Ces derniers ont affirmé que les deux ministres druzes auraient ainsi monopolisé la représentation druze et pourront, s’ils le veulent, démissionner ensemble, privant le gouvernement de sa qualité consensuelle. Ils ont donc insisté pour que le second ministre druze soit un homme de Talal Arslane, ce dont ne veut pas entendre M. Hariri.
Certains ont qualifié ce conflit de « nœud druze ». Pour les observateurs, cependant, cette appellation est tout à fait fallacieuse, et le nœud en question est en fait un « nœud Bassil » sous un masque druze, le chef du CPL ayant inventé un groupe parlementaire de quatre députés, dont trois chrétiens, pour M. Arslane afin de donner l’impression qu’en face du leadership de M. Joumblatt, s’en dresse un autre tout aussi légitime. Sachant que M. Arslane n’a été élu député par le passé que grâce au siège vacant que lui laisse le chef du PSP sur la liste qu’il présente à Aley.
Ces données étant ce qu’elles sont, M Hariri se serait rabattu sur un gouvernement de 18 ministres, qui serait composé comme un gouvernement de 20, mais où les communautés druze et grecque-catholique seraient représentées chacune par un seul député. Toutefois, il se heurte, là aussi, à un veto du CPL et du Hezbollah qui ne veulent pas accorder à M. Joumblatt le monopole de la représentation druze « de peur qu’il n’en abuse ».

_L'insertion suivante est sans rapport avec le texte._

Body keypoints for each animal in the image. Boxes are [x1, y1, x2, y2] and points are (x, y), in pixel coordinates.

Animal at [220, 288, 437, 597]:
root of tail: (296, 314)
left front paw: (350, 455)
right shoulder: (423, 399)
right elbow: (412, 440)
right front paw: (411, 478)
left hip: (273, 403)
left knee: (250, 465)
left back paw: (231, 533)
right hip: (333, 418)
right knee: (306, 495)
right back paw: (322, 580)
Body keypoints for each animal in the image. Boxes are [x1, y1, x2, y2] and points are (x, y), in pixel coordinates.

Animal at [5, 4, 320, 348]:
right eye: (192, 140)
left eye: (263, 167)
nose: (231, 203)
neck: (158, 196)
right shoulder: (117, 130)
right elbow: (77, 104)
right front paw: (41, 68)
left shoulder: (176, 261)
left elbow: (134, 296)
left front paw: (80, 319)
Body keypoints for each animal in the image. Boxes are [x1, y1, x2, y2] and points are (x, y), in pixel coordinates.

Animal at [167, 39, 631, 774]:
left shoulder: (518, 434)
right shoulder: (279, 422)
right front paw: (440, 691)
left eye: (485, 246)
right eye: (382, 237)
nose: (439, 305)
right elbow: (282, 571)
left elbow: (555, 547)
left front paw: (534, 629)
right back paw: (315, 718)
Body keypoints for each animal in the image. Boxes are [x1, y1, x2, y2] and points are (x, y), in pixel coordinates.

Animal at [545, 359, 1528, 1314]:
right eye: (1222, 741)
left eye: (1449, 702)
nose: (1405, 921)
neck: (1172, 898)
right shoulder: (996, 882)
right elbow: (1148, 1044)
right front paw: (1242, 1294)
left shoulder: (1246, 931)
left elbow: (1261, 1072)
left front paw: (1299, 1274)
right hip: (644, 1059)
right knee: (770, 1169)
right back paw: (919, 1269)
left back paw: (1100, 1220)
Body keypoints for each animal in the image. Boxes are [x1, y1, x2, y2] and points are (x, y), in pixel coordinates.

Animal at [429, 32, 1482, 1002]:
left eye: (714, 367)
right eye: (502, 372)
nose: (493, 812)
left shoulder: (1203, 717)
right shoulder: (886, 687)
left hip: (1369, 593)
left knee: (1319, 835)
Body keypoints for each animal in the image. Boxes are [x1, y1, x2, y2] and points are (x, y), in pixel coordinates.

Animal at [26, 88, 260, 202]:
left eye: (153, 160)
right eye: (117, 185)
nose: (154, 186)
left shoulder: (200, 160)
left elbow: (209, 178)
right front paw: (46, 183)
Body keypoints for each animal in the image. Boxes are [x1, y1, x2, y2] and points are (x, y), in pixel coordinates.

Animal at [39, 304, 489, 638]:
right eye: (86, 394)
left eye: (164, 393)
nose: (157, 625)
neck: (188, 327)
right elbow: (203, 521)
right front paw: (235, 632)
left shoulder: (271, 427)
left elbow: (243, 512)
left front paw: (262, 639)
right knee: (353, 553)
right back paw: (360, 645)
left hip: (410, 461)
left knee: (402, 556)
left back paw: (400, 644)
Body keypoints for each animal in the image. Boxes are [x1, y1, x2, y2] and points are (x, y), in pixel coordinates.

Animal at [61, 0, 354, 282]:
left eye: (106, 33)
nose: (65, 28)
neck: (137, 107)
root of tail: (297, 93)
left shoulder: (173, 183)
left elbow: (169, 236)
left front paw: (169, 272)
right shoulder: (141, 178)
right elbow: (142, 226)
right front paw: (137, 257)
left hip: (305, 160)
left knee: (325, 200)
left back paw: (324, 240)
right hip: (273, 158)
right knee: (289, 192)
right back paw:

Certes, il ne s’agit pas là de la seule difficulté que rencontre le Premier ministre désigné, mais cet échantillon suffit à donner une idée claire des obstacles auxquels se heurte le projet de « gouvernement de mission » qu’il s’est engagé à gérer. C’est ainsi que M. Hariri, ayant concédé au Hezbollah le privilège de conserver, pour cette fois uniquement, le ministère des Finances, M. Bassil a estimé que le principe de la rotation des portefeuilles ayant été enfreint une fois, il avait le droit de réclamer qu’il soit enfreint une seconde fois, cette fois pour le CPL. Il a donc réclamé le portefeuille de l’Énergie que son courant détient depuis dix ans.
L’une des tâches à laquelle s’est attelé le général Ibrahim est celle de rechercher des noms de ministrables indépendants qui représenteraient deux courants à la fois, sachant aussi que dans le « gouvernement de mission » souhaité, la France chercherait à garder « sous son regard » les portefeuilles de l’Énergie et des Travaux publics (avec, en perspective, la construction de centrales électriques et la reconstruction du port), et que des portefeuilles comme celui des Télécoms sont convoités à la fois par le CPL et le courant du Futur.
Du pain sur le planche donc pour les prochains jours, sachant que les plus méfiants, comme le Hezbollah, ne sont pas sûrs que le gouvernement qui va voir le jour ne sera là que pour six mois, comme l’a assuré M. Hariri dans son entretien télévisé avec Marcel Ghanem, et prennent leurs précautions pour le cas où il resterait en place jusqu’à la prochaine présidentielle, dont la date coïncide aussi avec les prochaines élections municipales et législatives.
commentaires (6)
Mais qu'est ce que ce marchandage veut bien dire. Nous avons affaire a une bande de voyoux qui continue a s'arroger tous les privileges quand le peuple meurt. C'est carrement criminel. Il faut un gouvernement de technocrates integres et capables. Point.